5521 Background: Aberrations in the PI3K pathway, the central relay pathway of insulin signals, occur in the majority of endometrioid endometrial cancers. We explored the prognostic utility of PIK3CA, PIK3R1, and PTEN mutations, as well as PTEN protein loss, in the context of patient weight. Methods: Patients (pts) treated for endometrial cancer at a single institution between 2000 and 2009 were identified. Tumor DNA was extracted and exome sequencing performed using a 454 platform with confirmation of hot spot mutations by Sequenom. PTEN protein expression was determined by immunohistochemistry and reverse phase protein array (RPPA). RPPA for 135 relevant proteins was performed using a GeneTAC arrayer to create spot arrays. Slides were scanned, analyzed, and quantitated using Microvigene software. Results: One hundred eighty seven endometrioid endometrial cancer specimens were included. Median age was 61 yrs and median body mass index (BMI) was 33.5 kg/m2. The majority of pts had early stage (I/II) disease (74%) and grade 2 tumors (66%). There were no statistically significant associations between progression free survival (PFS) and PIK3CA, PIK3R1, PTEN mutation or loss. However, when stratified by BMI, PTEN loss was associated with a significantly improved PFS (p< 0.006) in obese (BMI > 30 kg/m2) pts. In contrast, PTEN loss was associated with a worse PFS (p<0.06) in non-obese (BMI < 30 kg/m2) pts. Further, PTEN loss in obese and non-obese pts resulted in distinct protein changes by RPPA, with canonical PI3K pathway activation observed only in the non-obese PTEN loss cohort.
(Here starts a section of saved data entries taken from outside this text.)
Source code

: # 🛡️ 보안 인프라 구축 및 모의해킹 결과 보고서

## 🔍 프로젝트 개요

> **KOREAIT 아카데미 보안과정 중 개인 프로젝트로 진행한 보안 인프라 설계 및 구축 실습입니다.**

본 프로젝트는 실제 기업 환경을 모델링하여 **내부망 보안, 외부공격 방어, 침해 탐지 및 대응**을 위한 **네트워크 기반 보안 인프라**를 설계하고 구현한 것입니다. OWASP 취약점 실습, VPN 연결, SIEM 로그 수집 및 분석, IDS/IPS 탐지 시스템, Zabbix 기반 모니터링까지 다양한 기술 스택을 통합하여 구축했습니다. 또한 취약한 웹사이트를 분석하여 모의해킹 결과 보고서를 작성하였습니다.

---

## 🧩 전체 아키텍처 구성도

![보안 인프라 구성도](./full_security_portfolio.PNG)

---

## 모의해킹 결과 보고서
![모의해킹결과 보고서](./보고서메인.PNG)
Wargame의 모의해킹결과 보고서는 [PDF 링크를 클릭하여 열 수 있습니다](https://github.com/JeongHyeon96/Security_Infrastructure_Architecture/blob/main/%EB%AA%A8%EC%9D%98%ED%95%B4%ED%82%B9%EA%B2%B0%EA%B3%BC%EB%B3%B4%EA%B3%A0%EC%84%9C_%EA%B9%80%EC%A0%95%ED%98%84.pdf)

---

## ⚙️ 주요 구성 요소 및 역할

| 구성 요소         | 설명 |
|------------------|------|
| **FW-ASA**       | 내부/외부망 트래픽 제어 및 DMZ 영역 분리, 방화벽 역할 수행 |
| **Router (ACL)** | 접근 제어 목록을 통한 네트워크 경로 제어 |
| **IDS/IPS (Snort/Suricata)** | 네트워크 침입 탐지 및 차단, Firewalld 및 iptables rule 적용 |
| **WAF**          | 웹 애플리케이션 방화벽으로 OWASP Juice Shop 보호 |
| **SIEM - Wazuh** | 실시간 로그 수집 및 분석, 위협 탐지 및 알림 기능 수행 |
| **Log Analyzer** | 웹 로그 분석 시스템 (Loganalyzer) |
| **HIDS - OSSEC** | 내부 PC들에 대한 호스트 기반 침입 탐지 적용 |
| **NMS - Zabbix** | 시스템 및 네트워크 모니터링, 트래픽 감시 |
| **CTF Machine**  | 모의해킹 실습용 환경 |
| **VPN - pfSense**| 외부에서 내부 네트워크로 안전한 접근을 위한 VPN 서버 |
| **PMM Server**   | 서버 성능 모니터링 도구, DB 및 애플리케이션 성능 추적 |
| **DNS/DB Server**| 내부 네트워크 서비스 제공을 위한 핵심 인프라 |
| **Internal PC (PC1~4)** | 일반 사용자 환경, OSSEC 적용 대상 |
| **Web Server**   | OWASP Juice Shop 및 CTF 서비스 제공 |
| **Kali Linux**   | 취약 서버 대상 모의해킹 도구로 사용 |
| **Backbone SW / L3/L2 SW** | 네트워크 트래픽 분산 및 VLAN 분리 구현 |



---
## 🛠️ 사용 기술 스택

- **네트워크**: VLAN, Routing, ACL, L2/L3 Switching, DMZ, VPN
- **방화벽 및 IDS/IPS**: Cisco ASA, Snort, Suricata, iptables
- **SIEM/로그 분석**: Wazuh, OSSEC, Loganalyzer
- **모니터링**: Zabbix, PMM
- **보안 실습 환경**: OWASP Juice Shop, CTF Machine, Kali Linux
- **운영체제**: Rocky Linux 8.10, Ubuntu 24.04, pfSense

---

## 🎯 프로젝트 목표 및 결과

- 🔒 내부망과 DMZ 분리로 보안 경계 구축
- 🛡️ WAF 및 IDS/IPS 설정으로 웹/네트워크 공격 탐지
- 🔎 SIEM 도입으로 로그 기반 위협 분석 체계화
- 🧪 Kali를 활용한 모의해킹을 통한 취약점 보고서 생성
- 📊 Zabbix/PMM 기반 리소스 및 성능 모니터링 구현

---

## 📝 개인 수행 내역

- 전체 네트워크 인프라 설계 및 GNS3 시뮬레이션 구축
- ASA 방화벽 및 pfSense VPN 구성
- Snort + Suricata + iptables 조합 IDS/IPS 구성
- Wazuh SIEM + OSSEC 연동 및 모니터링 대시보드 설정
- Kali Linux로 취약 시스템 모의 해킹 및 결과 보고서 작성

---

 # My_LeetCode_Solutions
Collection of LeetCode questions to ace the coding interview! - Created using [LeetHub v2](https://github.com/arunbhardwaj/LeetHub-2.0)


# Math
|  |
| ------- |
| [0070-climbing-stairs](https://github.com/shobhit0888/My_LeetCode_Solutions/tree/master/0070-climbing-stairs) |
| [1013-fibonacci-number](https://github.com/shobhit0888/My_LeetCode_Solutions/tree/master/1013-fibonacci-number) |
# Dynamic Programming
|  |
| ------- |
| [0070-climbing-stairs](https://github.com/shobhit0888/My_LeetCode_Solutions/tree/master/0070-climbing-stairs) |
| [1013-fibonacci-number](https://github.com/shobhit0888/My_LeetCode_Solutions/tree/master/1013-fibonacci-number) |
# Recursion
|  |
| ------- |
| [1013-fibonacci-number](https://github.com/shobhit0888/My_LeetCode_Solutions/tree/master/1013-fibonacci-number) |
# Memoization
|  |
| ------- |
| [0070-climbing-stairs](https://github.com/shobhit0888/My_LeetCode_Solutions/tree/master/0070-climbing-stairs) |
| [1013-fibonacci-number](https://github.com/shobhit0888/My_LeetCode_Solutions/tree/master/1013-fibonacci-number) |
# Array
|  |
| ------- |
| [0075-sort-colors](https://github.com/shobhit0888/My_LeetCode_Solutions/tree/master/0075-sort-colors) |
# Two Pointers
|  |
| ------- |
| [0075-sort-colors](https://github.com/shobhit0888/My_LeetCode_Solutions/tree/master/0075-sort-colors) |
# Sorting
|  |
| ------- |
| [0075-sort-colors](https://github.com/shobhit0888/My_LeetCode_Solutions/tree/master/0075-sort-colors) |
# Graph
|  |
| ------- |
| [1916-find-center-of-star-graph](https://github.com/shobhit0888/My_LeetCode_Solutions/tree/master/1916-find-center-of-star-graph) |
PTEN loss in obese pts was associated with decreased expression of CATENIN and phosphorylated FOXO3A. Conclusions: These data suggest the impact of PTEN loss on tumor biology and clinical outcomes must be interpreted in the context of BMI and provide potential explanation for prior discrepant findings on effect of PTEN status on prognosis in endometrial cancer. These data describe a clinically important interaction between metabolic state and tumor genetics that could potentially unveil the biologic underpinning of obesity-related cancers and may be relevant to ongoing clinical trials with PI3K pathway inhibitors.